I need to make new column/s that consists of the sales shifted back from 1 to 7 days. I've decided to sort the data frame by date, product and location. The I concatenate item and location as its own column.
Using that column I loop through each unique item/location concatenation and make the shifted sales columns. This code is below:
import pandas as pd
#sort values by item, location, date
df = df.sort_values(['date', 'product', 'location'])
df['sort_values'] = df['product']+"_"+df['location']
df1 = pd.DataFrame()
z = 0
for i in list(df['sort_values'].unique()):
df_ = df[df['sort_values']==i]
df_ = df_.sort_values('ORD_DATE')
df_['eaches_1'] = df_['eaches'].shift(-1)

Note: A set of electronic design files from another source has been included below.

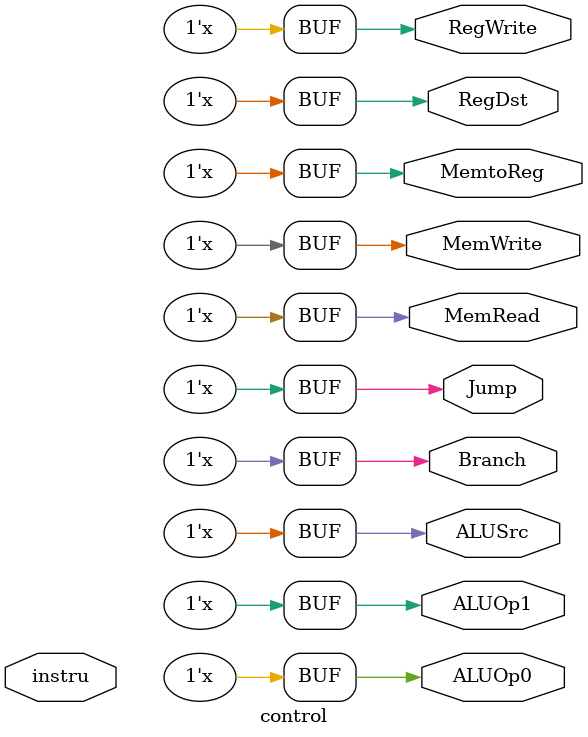
<source format=v>
module control(instru,Jump,RegDst,ALUSrc,MemtoReg,RegWrite,MemRead,MemWrite,Branch,ALUOp1,ALUOp0);
   output Jump,RegDst,ALUSrc,MemtoReg,RegWrite,MemRead,MemWrite,Branch,ALUOp1,ALUOp0;
   input [31:0] instru;
   
   reg Jump,RegDst,ALUSrc,MemtoReg,RegWrite,MemRead,MemWrite,Branch,ALUOp1,ALUOp0;
   reg [9:0]  identify;
   always@(instru)
   begin
   Jump<=identify[9];
   RegDst<=identify[8];
   ALUSrc<=identify[7];
   MemtoReg<=identify[6];
   RegWrite<=identify[5];
   MemRead<=identify[4];
   MemWrite<=identify[3];
   Branch<=identify[2];
   ALUOp1<=identify[1];
   ALUOp0<=identify[0];
   
   identify<=10'b0000000000;//clear to 0

   case(instru[31:26])
	 6'b000000: identify<=10'b0100100010;//R-type
	 6'b100011: identify<=10'b0011110000;//load
	 6'b101011: identify<=10'b0X1X001000;//store
	 6'b000100: identify<=10'b0X0X000101;//beq
	 6'b000010: identify<=10'b1XXXXXXXXX;//jump
	 6'b000011: identify<=10'b1XXX1XXXXX;//jal
	 6'b000100: identify<=10'b01XX1XX0XX;//jr
	 default:   identify<=10'b0000000000;//suppose identify is 0
   endcase 
   end
endmodule 

</source>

df_['eaches_2'] = df_['eaches'].shift(-2)
df_['eaches_3'] = df_['eaches'].shift(-3)
df_['eaches_4'] = df_['eaches'].shift(-4)
df_['eaches_5'] = df_['eaches'].shift(-5)
df_['eaches_6'] = df_['eaches'].shift(-6)
df_['eaches_7'] = df_['eaches'].shift(-7)
df1 = pd.concat((df1, df_))
z+=1
if z % 100 == 0:
print(z)
The above code gets me exactly what I want, but takes FOREVER to complete. Is there a faster way to accomplish what I want?